| TASK DESCRIPTION |
Reproduce exactly the lines that run from the start of the records below to the line with "مسیرهای کوهستانی هستند،", inclusive.

(DATA EXTRACTS Opens)

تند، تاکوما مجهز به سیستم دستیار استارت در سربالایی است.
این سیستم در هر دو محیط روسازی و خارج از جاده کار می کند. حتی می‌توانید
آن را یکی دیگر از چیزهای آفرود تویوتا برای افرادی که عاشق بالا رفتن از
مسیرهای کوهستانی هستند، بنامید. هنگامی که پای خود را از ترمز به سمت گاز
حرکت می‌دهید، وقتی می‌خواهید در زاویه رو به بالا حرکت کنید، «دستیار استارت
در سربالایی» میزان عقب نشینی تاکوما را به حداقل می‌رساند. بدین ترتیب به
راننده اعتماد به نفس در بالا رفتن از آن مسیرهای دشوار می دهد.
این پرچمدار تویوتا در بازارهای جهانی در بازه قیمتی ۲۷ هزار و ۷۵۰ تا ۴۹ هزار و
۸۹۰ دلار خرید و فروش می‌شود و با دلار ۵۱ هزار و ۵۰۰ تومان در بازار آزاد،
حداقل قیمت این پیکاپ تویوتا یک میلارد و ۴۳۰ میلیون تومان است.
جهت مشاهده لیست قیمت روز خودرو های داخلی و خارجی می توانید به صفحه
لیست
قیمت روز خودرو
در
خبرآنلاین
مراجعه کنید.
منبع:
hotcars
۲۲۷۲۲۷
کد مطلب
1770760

(DATA EXTRACTS Closes)

| TASK RESPONSE |
تند، تاکوما مجهز به سیستم دستیار استارت در سربالایی است.
این سیستم در هر دو محیط روسازی و خارج از جاده کار می کند. حتی می‌توانید
آن را یکی دیگر از چیزهای آفرود تویوتا برای افرادی که عاشق بالا رفتن از
مسیرهای کوهستانی هستند، بنامید. هنگامی که پای خود را از ترمز به سمت گاز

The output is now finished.